=== Supplied data ===

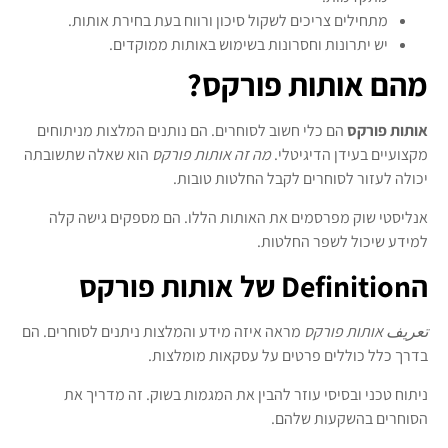
מתחילים צריכים לשקול סיכון ורווח בעת בחירת אותות.
יש יתרונות וחסרונות בשימוש באותות ממוקדים.
מהם אותות פורקס?
אותות פורקס
הם כלי חשוב לסוחרים. הם נותנים המלצות מניתוחים
מקצועיים בעידן הדיגיטלי.
מה זה אותות פורקס
הוא שאלה שתשובתה
יכולה לעזור לסוחרים לקבל החלטות טובות.
אנליסטי שוק מפרסמים את האותות הללו. הם מספקים גישה קלה
למידע שיכול לשפר החלטות.
הDefinition של אותות פורקס
تعريف אותות פורקס
מראה איזה מידע והמלצות ניתנים לסוחרים. הם
בדרך כלל כוללים פרטים על עסקאות מומלצות.
ניתוח טכני ובסיסי עוזר להבין את המגמות בשוק. זה מדריך את
הסוחרים בהשקעות שלהם.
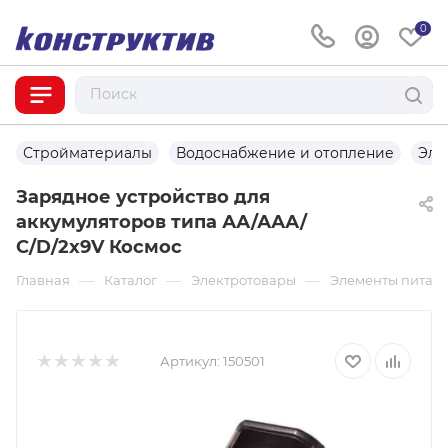
0
Стройматериалы
Водоснабжение и отопление
Эле
Зарядное устройство для
аккумуляторов типа АА/ААА/
С/D/2x9V Космос
—
—
—
Главная
Каталог
Электротовары
Элементы питан
Артикул:
150501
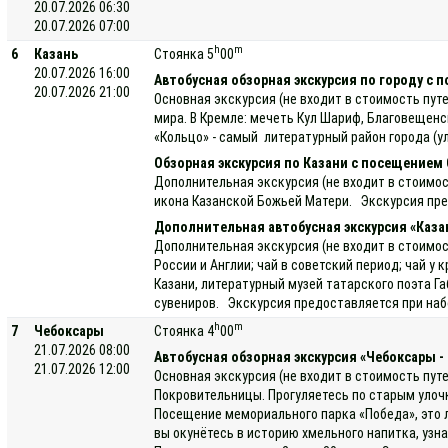
20.07.2026 06:30
20.07.2026 07:00
h
m
6
Казань
Стоянка 5
00
20.07.2026 16:00
Автобусная обзорная экскурсия по городу с 
20.07.2026 21:00
Основная экскурсия (не входит в стоимость пут
мира. В Кремле: мечеть Кул Шариф, Благовещенс
«Кольцо» - самый литературный район города (у
Обзорная экскурсия по Казани с посещением
Дополнительная экскурсия (не входит в стоимос
икона Казанской Божьей Матери. Экскурсия пред
Дополнительная автобусная экскурсия «Каза
Дополнительная экскурсия (не входит в стоимост
России и Англии; чай в советский период; чай 
Казани, литературный музей татарского поэта 
сувениров. Экскурсия предоставляется при набо
h
m
7
Чебоксары
Стоянка 4
00
21.07.2026 08:00
Автобусная обзорная экскурсия «Чебоксары -
21.07.2026 12:00
Основная экскурсия (не входит в стоимость пут
Покровительницы. Прогуляетесь по старым улочк
Посещение мемориального парка «Победа», это л
вы окунётесь в историю хмельного напитка, уз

===

- **Exercise goal**:
Only a number is wanted here: how many lines in the data above include the string "литературный"?

- **The answer**:
2